TASK ITEM: Determine how many lines in the listing below contain "Jazz", then give only that number.

----

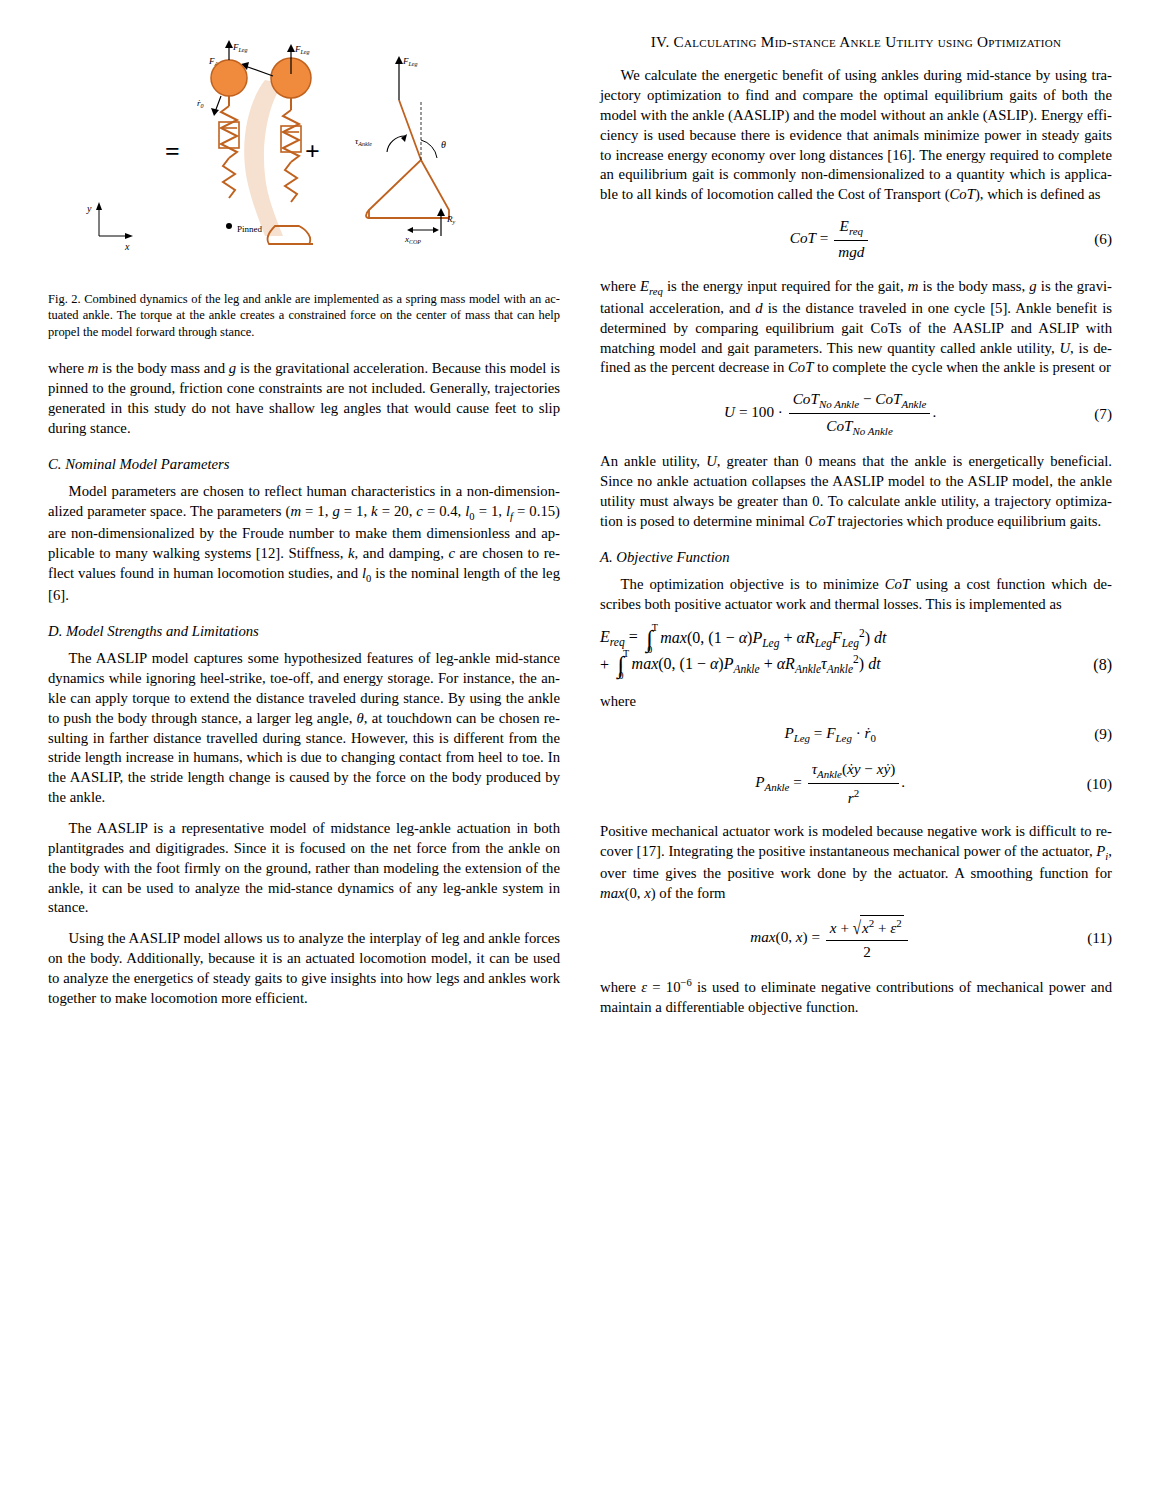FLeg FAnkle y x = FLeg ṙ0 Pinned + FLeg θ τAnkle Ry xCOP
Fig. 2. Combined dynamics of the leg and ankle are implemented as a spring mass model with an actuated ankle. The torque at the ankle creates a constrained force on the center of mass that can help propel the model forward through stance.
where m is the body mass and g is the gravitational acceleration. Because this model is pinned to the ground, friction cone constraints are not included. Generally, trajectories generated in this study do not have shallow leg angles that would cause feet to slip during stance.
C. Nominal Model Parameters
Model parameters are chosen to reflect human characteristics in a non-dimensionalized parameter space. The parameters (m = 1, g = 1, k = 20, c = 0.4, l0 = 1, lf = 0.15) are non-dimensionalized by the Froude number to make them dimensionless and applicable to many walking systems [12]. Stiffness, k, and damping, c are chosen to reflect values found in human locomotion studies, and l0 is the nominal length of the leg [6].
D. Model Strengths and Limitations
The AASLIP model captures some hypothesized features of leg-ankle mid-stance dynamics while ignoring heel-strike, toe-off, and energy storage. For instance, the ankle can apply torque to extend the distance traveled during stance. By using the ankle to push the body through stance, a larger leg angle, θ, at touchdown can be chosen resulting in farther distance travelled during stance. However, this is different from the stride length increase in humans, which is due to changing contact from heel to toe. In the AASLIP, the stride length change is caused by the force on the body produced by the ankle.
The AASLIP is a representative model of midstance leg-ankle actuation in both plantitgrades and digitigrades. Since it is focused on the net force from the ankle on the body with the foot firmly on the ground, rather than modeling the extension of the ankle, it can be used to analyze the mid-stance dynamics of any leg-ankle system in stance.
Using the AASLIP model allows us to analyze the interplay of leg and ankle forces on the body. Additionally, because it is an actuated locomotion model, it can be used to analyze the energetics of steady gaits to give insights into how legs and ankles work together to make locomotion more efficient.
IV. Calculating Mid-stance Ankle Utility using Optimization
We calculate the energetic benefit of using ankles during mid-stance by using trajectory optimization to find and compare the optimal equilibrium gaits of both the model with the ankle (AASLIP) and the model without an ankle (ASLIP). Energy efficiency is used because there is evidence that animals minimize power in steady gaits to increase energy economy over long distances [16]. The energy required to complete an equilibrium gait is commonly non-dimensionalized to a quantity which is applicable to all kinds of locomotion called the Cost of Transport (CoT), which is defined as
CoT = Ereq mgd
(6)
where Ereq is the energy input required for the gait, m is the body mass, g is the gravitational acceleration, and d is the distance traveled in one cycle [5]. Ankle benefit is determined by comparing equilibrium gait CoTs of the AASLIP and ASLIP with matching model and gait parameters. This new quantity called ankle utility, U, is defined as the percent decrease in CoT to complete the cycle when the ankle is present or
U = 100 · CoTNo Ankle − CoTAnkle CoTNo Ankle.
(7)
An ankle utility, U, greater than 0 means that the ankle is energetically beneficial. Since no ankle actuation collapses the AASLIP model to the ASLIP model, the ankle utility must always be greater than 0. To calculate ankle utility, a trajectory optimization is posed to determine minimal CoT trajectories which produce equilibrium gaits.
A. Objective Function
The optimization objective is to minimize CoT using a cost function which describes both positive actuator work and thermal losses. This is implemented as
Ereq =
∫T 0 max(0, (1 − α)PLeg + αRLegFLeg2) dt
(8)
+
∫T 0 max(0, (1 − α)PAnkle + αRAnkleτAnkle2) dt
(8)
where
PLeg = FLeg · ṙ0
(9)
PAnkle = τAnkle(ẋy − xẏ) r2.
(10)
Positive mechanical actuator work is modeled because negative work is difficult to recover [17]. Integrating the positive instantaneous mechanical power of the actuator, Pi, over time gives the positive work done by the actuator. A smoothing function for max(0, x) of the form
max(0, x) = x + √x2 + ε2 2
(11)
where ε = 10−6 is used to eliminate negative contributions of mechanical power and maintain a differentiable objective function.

----

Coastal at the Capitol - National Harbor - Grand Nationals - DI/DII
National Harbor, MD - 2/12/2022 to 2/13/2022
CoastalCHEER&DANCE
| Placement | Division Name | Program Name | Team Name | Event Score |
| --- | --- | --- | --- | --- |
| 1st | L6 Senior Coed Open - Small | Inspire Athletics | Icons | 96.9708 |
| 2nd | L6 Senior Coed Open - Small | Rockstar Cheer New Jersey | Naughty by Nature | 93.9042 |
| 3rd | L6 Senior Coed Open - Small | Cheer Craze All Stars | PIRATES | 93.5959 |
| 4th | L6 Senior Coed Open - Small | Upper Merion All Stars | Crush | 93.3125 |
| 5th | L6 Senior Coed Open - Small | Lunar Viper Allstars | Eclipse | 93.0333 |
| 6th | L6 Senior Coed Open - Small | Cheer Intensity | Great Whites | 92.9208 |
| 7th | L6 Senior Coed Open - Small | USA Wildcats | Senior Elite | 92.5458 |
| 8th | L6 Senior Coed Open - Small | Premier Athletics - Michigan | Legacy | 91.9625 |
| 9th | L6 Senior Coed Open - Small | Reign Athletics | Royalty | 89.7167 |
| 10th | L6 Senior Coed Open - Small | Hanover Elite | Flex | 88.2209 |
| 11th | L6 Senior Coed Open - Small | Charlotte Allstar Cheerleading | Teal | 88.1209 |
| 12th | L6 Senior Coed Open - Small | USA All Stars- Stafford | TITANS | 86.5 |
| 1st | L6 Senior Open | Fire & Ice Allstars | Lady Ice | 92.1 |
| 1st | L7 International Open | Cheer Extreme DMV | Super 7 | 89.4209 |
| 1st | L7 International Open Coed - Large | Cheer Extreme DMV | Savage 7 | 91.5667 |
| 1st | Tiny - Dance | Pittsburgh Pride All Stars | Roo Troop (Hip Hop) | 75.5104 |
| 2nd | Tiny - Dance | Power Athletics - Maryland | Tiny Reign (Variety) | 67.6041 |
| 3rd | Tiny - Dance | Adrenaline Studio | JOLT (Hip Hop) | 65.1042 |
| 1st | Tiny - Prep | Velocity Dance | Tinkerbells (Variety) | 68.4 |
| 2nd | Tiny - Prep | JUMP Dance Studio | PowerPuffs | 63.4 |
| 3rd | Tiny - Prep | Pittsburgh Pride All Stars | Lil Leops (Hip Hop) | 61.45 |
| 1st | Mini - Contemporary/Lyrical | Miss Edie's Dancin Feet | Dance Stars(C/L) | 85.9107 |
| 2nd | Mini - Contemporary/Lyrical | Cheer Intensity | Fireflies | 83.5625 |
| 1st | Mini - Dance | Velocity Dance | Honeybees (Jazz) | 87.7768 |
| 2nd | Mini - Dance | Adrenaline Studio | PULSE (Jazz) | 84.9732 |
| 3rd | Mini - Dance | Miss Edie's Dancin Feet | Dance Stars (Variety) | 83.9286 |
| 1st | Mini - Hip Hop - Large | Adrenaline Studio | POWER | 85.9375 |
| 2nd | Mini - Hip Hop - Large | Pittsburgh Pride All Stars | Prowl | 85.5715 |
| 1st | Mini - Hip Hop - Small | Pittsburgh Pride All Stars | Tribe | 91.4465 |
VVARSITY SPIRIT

----

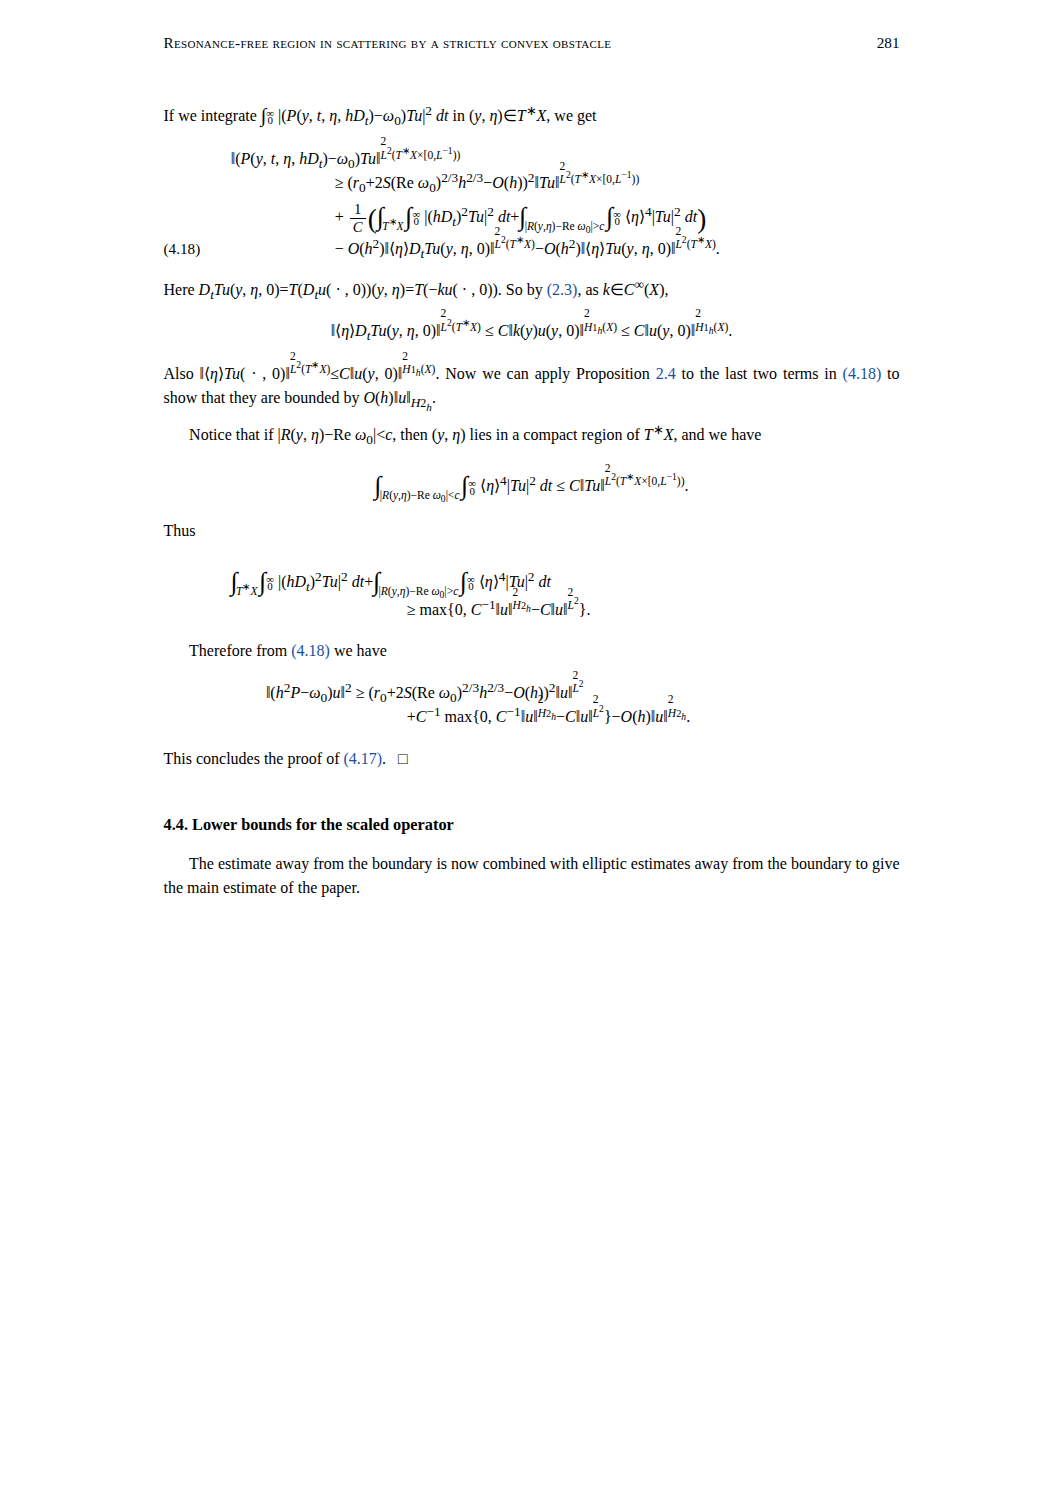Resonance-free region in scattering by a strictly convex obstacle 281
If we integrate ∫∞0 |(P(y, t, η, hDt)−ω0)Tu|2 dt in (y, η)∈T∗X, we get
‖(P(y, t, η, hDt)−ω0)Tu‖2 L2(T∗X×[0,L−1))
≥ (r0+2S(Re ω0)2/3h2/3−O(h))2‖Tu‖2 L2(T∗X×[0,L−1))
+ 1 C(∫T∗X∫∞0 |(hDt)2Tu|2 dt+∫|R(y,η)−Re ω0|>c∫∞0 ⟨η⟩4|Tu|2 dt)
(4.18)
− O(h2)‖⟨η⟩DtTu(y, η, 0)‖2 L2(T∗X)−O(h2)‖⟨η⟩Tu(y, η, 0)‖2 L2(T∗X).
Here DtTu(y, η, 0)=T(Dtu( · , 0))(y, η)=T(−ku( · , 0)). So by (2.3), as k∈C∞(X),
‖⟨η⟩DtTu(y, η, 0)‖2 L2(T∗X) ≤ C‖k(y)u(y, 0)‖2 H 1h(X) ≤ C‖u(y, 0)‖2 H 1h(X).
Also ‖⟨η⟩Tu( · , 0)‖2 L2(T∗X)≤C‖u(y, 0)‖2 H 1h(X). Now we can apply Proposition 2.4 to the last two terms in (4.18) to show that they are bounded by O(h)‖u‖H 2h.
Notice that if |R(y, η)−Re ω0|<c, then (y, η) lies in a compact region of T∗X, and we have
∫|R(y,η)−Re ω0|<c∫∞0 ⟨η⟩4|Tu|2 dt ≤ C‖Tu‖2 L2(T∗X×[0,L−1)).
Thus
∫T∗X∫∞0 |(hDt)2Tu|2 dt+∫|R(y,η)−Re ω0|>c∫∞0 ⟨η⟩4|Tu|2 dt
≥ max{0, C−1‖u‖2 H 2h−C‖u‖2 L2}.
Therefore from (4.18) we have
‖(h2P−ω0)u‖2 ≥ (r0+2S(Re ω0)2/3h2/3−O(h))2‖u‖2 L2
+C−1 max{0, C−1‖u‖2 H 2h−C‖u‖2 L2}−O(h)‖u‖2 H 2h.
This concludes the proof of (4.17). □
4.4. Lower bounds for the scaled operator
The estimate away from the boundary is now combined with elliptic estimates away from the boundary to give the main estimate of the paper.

----

ANSWER TO THE EXERCISE: 2